The village council must pass the 2025 budget this week and they are scheduled to choose from three budget appropriation options: disband the cop shop; supplement the operation with $57,000 from the general fund or pay the county sheriff $116,200 for a dedicated deputy. The budget documents show the general fund totals on the three options are $462,000, $519,000 and $595,000 respectively.
The police department consists of full-time acting Chief Dan Bower and three part-timers. The village has a police levy that culls around $81,000 annually — according to the county auditor — and Hensley said this year they have supplemented funding from the general fund and the total police budget is $189,000.
“When I came in I told them with our budget we cannot keep giving this kind of money to the police department and not seeing any kind of results,” she said. “So that’s kind of why we said we’re not going to dip into the general fund anymore to fund this police department.”
When asked about the “results” comment she said when she took office earlier this year she suspected the former police chief Chip Webb — who the council fired in June — wasn’t doing his job and was “falsifying his time sheets” among other issues. She said they have seen improvement under Bower, hence the funding reconsideration.
Webb has sued the village over his termination and the Ohio Attorney General’s office confirmed there is an ongoing investigation by the Ohio Bureau of Criminal Investigation.
Bower has been heading the department for about four-and-a-half months and he told the Journal-News the department can’t operate on levy funds alone, but they are not expecting the village to deplete the general fund to the detriment of other departments and needs.
“We want to operate the department in the least impactful way to the village’s budget and remain good stewards of the taxpayers’ dollar, because it is limited and there’s not a lot of it for the village,” he said and later added. “One of the things that the mayor and council and the police department are working closely together on is a grassroots approach to revitalizing the village.”
He said there are a number of grants he intends to pursue and partnerships with non-profits, substance abuse professionals and other avenues — to help citizens before they need to interact with them from a law enforcement standpoint — if the council preserves the department. He said they can do a lot to improve the quality of life in the village if given the chance.

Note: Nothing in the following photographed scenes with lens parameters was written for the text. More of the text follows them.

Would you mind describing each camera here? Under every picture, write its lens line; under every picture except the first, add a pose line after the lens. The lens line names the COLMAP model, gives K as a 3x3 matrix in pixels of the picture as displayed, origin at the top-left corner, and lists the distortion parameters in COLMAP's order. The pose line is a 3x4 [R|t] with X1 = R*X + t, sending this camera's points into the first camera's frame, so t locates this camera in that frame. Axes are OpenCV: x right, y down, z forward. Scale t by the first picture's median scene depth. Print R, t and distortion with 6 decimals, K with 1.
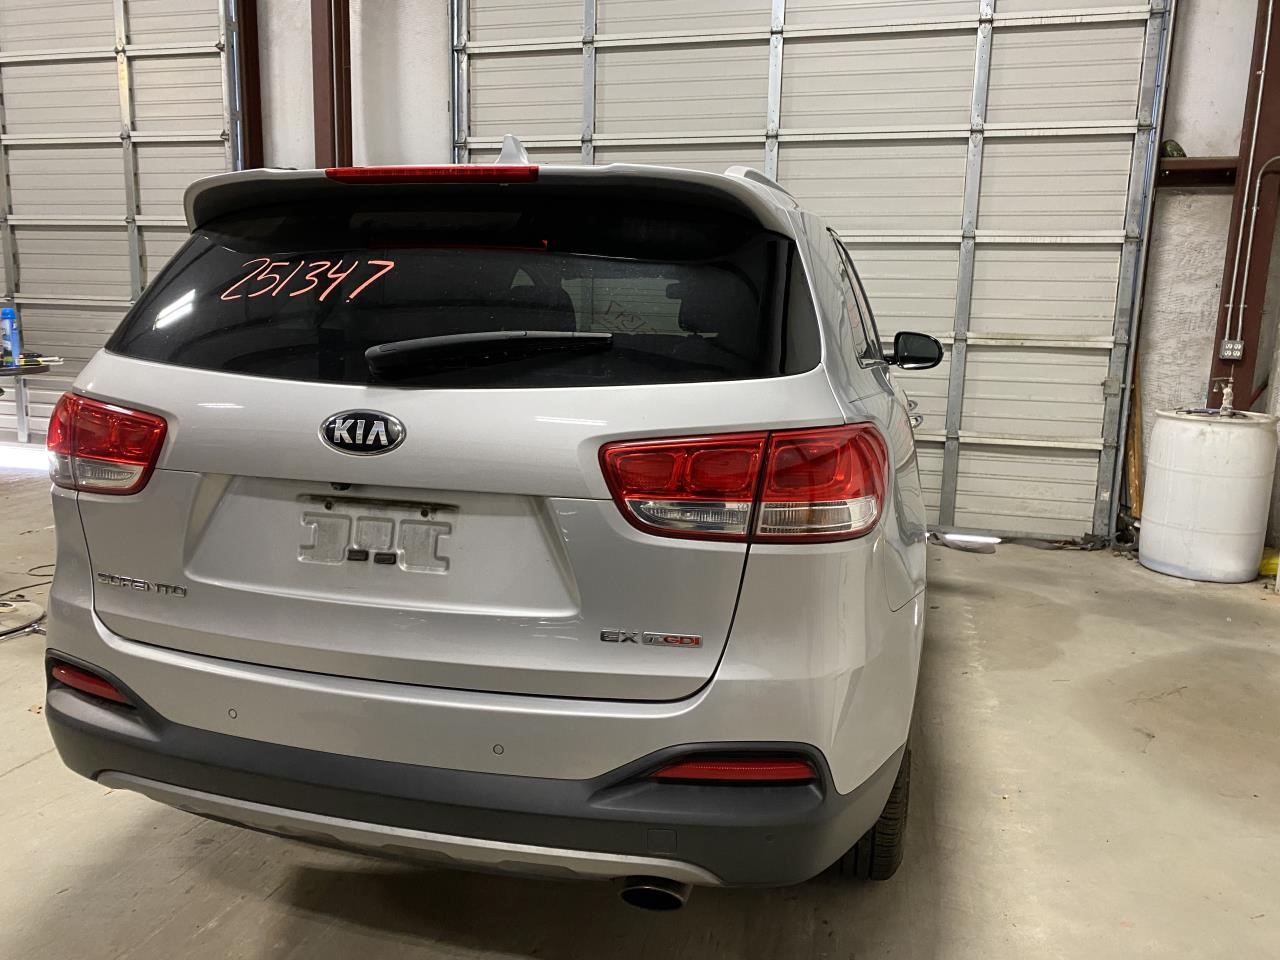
lens RADIAL K [[966.1, 0, 640.0], [0, 966.1, 480.0], [0, 0, 1]] dist [0.020555, -0.009292]
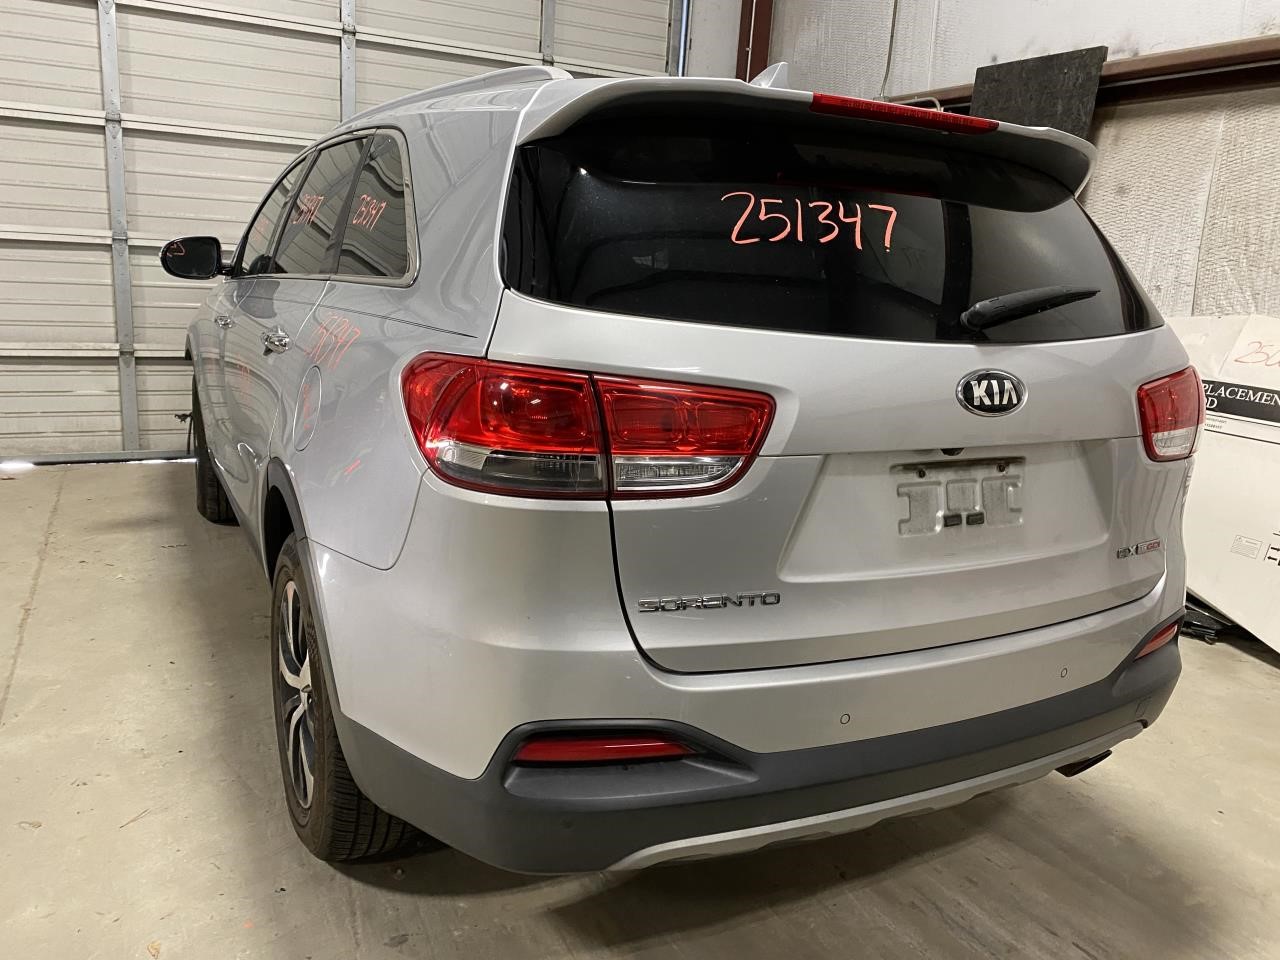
lens RADIAL K [[966.1, 0, 640.0], [0, 966.1, 480.0], [0, 0, 1]] dist [0.020555, -0.009292]
pose [[0.753278, -0.131204, 0.644483, -1.125518], [0.074231, 0.990599, 0.114905, -0.095019], [-0.653500, -0.038715, 0.755936, 0.465324]]
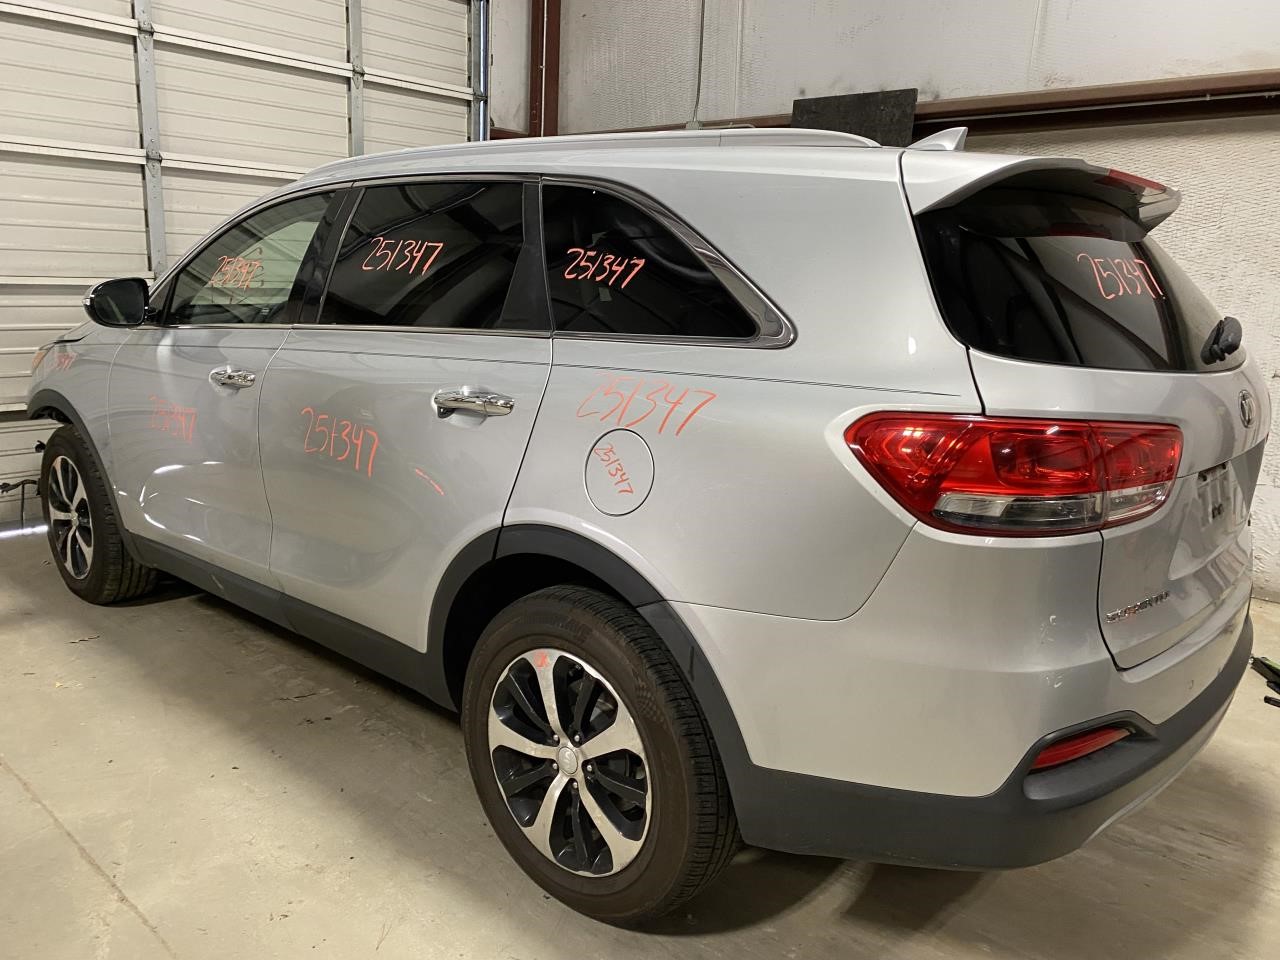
lens RADIAL K [[963.8, 0, 639.1], [0, 963.8, 484.2], [0, 0, 1]] dist [0.014782, 0.003574]
pose [[0.466979, -0.200695, 0.861192, -1.647625], [0.130405, 0.978885, 0.157410, -0.240798], [-0.874600, 0.038797, 0.483291, 1.043123]]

“It’s a comprehensive approach, it’s not any one thing,” he said. “It’s not if we fix this one thing here then everything is going to be fine and the place is going to thrive and it’ll turn into a little Mason. There is no silver bullet that’ll fix everything, there’s no one key to it.”
Hensley said another option is contracting with Butler County Sheriff Richard Jones for $100,000 annually — a cushion was presumably built into the budget document — and get a deputy assigned to cover the village for 40-hours a week. Or they can “pray for the mercies of Jones” and just rely on him to answer 911 calls as he is statutorily required to do in unincorporated areas.

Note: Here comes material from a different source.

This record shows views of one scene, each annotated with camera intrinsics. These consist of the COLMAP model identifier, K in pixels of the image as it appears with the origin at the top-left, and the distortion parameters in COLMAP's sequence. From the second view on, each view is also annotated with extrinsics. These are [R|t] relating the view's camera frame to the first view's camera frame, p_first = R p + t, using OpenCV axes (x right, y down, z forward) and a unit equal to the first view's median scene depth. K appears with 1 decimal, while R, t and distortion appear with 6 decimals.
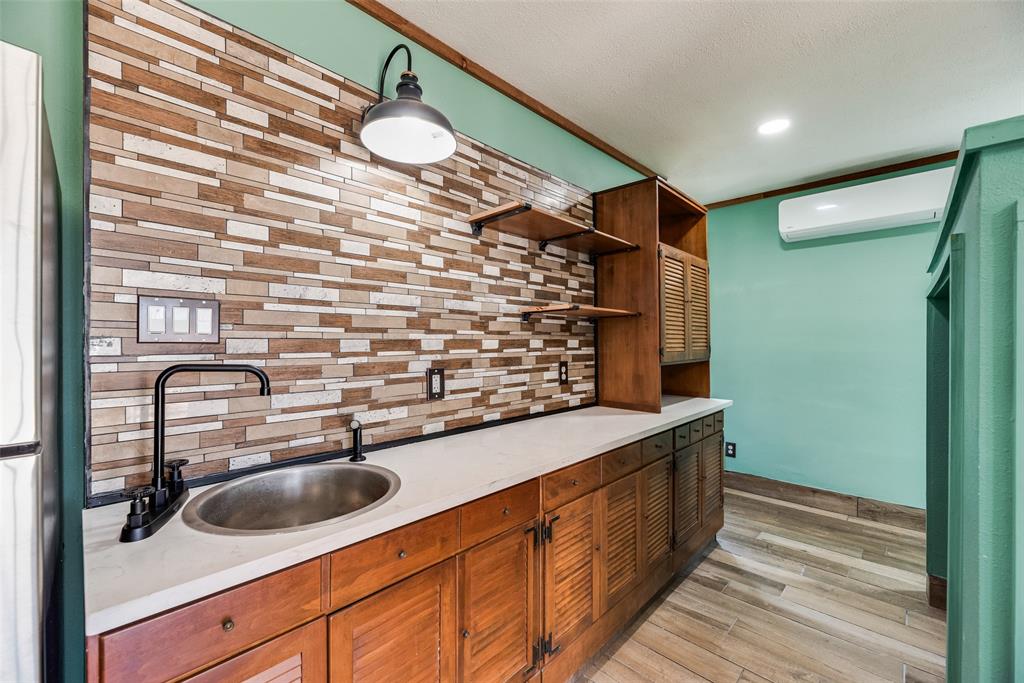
lens RADIAL K [[411.7, 0, 510.4], [0, 411.7, 344.0], [0, 0, 1]] dist [-0.000671, -0.000230]
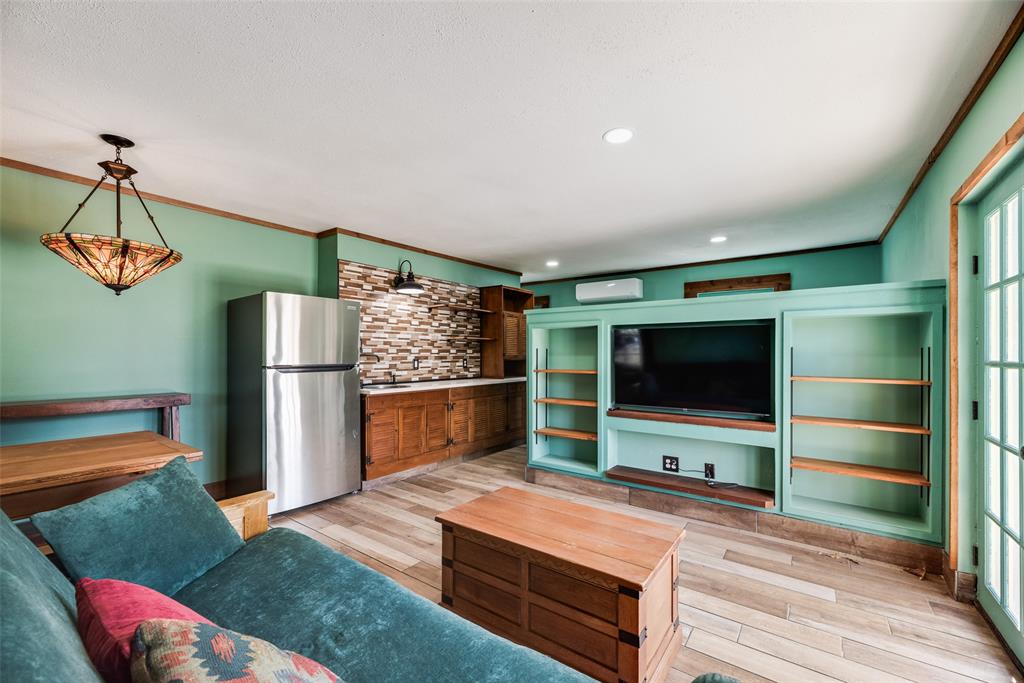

Hensley said she doesn’t believe they should choose the last option.
“There’s no way we can go without police at all here in this village,” Hensley said. “There’s just too much drugs, too much homelessness, too much crime. There’s just no way we can go without policing.”
The mayor said she met with Jones to discuss contracting police protection and “he will not come in here for anything less than $100,000.” Hanover Twp. paid $206,868 last year — including overtime — for two contract deputies working 40 hours a week. Liberty Twp. has its own fully manned sheriff’s outpost and they are paying $3.3 million this year.
Village Solicitor Jonathan Fox told the Journal-News he is going to recommend they keep a bare-bones operation going.
“To me if you have the money that you can’t use for anything else, you may as well keep an officer 40 hours in the village for New Miami,” Fox said. “It’s $15,000 cheaper than what the sheriff is going to cost and when that officer’s off duty, they (the sheriff) still have the obligation to respond.”
Officials have said asking voters for an additional levy is also an option for the future, but they went for one in 2022 that failed by a vote of 54% to 46% and an attempt also failed in 2021.
Finances weren’t an issue for the village for several years when speed cameras were rolling, the village was flush with cash, but since the cameras stopped rolling in 2019, so did big revenues. Audit reports show the ending cash balances for the village were at a high of $1.66 million 2013 — the only full year of operation of speed cameras because a judge declared them unconstitutional.
The village fought for eight years against 33,000 speeders who balked at being ticketed by standalone speed catchers. The feud finally ended two years ago when the Ohio Supreme Court ended the $3.4 million lawsuit.
The village fined speeders $3 million — the third party vendor that ran the program was paid $1.2 million — and the rest was interest. The courts finally ruled in favor of the village but the state legislature instituted punitive laws that made it virtually impossible for governments to run speed cameras.